Question
Why does effectiveness metrics fail?
Quick Answer
Confusing reliability with effectiveness. Your agent fires every time it should — perfect reliability score — so you assume it's working. But firing is not the same as producing the intended result. A smoke detector that sounds every time there's smoke is reliable. A smoke detector that sounds.
The most common reason effectiveness metrics fails: Confusing reliability with effectiveness. Your agent fires every time it should — perfect reliability score — so you assume it's working. But firing is not the same as producing the intended result. A smoke detector that sounds every time there's smoke is reliable. A smoke detector that sounds every time there's smoke and people actually evacuate is effective. Most people monitor activation and call it effectiveness because outcome measurement is harder.
The fix: Pick one cognitive agent you already run — a decision-making heuristic, a weekly review, a conflict-resolution protocol, anything that fires in response to a trigger and is supposed to produce a specific result.

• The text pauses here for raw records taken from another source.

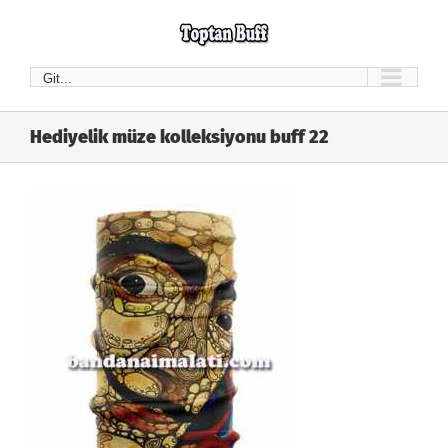
Skip
to
content
Git...
Hediyelik müze kolleksiyonu buff 22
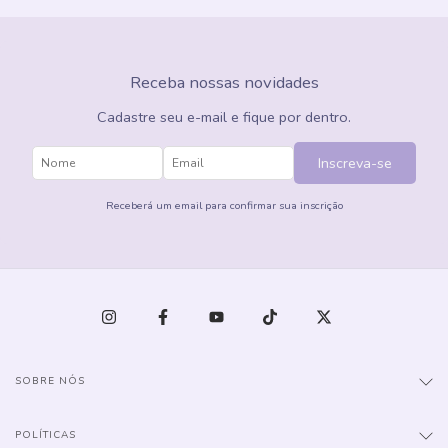
Receba nossas novidades
Cadastre seu e-mail e fique por dentro.
Inscreva-se
Receberá um email para confirmar sua inscrição
SOBRE NÓS
POLÍTICAS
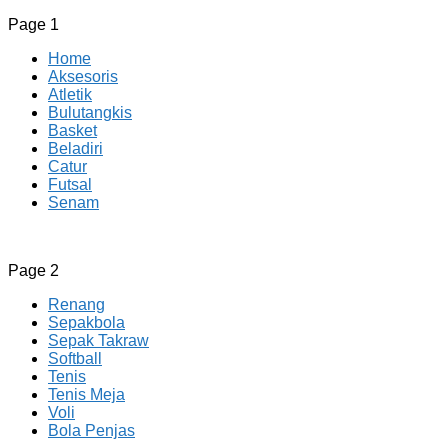
Page 1
Home
Aksesoris
Atletik
Bulutangkis
Basket
Beladiri
Catur
Futsal
Senam
CV JAYA BERSAMA Co Id
Menyediakan Semua Perlengkapan Olahraga Yang
Page 2
Lengkap, Berkualitas Dengan Harga Yang Murah
Renang
Sepakbola
Sepak Takraw
Softball
Tenis
Tenis Meja
Voli
Bola Penjas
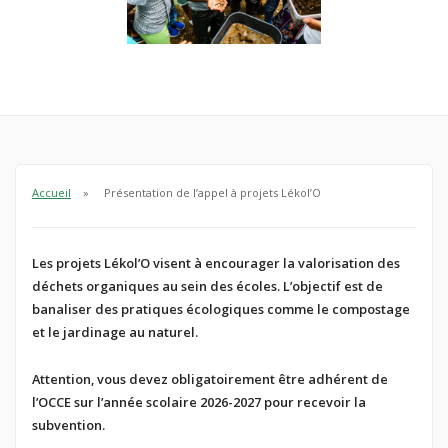
Accueil
Présentation de l’appel à projets Lékol’O
Les projets Lékol’O visent à encourager la valorisation des
déchets organiques au sein des écoles. L’objectif est de
banaliser des pratiques écologiques comme le compostage
et le jardinage au naturel.
Attention, vous devez obligatoirement être
adhérent de
l’OCCE sur l’année scolaire 2026-2027 pour recevoir la
subvention.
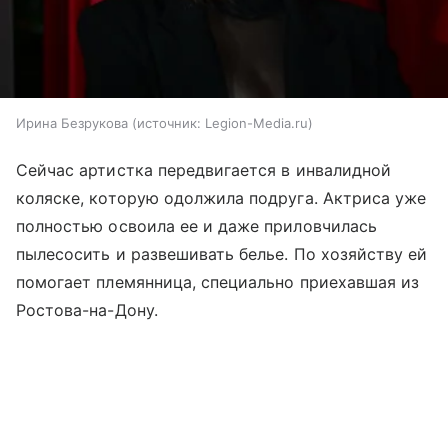
Ирина Безрукова
источник:
Legion-Media.ru
Сейчас артистка передвигается в инвалидной
коляске, которую одолжила подруга. Актриса уже
полностью освоила ее и даже приловчилась
пылесосить и развешивать белье. По хозяйству ей
помогает племянница, специально приехавшая из
Ростова-на-Дону.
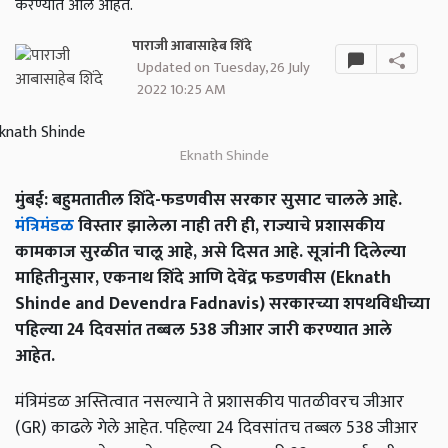
करण्यात आले आहेत.
पाराजी आबासाहेब शिंदे
Updated on Tuesday, 26 July
2022 10:25 AM
Eknath Shinde
मुंबई: बहुमतातील शिंदे-फडणवीस सरकार सुसाट चालले आहे.
मंत्रिमंडळ
विस्तार झालेला नाही तरी ही, राज्याचे प्रशासकीय
कामकाज सुरळीत चालू आहे, असे दिसत आहे. सूत्रांनी दिलेल्या
माहितीनुसार, एकनाथ शिंदे आणि देवेंद्र फडणवीस (Eknath
Shinde and Devendra Fadnavis) सरकारच्या शपथविधीच्या
पहिल्या 24 दिवसांत तब्बल 538 जीआर जारी करण्यात आले
आहेत.
मंत्रिमंडळ अस्तित्वात नसल्याने ते प्रशासकीय पातळीवरच जीआर
(GR) काढले गेले आहेत. पहिल्या 24 दिवसांतच तब्बल 538 जीआर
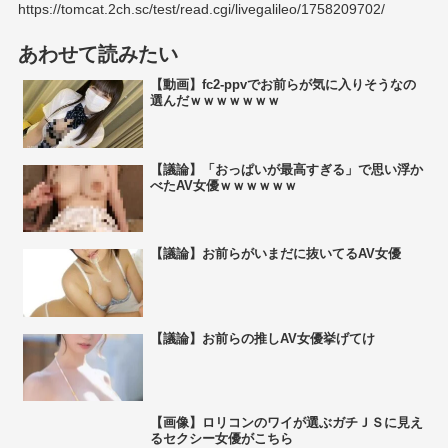
https://tomcat.2ch.sc/test/read.cgi/livegalileo/1758209702/
あわせて読みたい
【動画】fc2-ppvでお前らが気に入りそうなの
選んだｗｗｗｗｗｗｗ
【議論】「おっぱいが最高すぎる」で思い浮か
べたAV女優ｗｗｗｗｗｗ
【議論】お前らがいまだに抜いてるAV女優
【議論】お前らの推しAV女優挙げてけ
【画像】ロリコンのワイが選ぶガチＪＳに見え
るセクシー女優がこちら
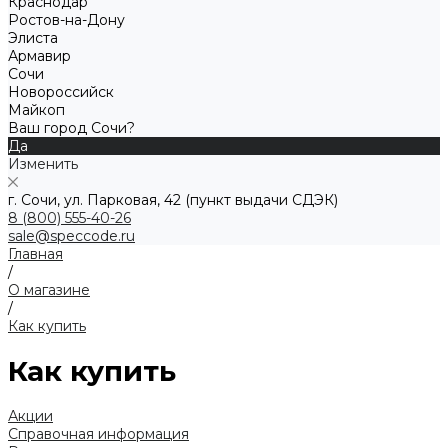
Краснодар
Ростов-на-Дону
Элиста
Армавир
Сочи
Новороссийск
Майкоп
Ваш город Сочи?
Да
Изменить
г. Сочи, ул. Парковая, 42 (пункт выдачи СДЭК)
8 (800) 555-40-26
sale@speccode.ru
Главная
/
О магазине
/
Как купить
Как купить
Акции
Справочная информация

Define its intended outcome in one sentence. Then review the last five times it fired and score each instance: did the intended outcome actually occur? Calculate your effectiveness rate as a simple percentage. Most people discover their agents are far less effective than they assumed, because they were tracking activation (did it fire?) rather than outcome (did it work?).
The underlying principle is straightforward: Effectiveness means your agent produces the intended outcome, not just that it runs.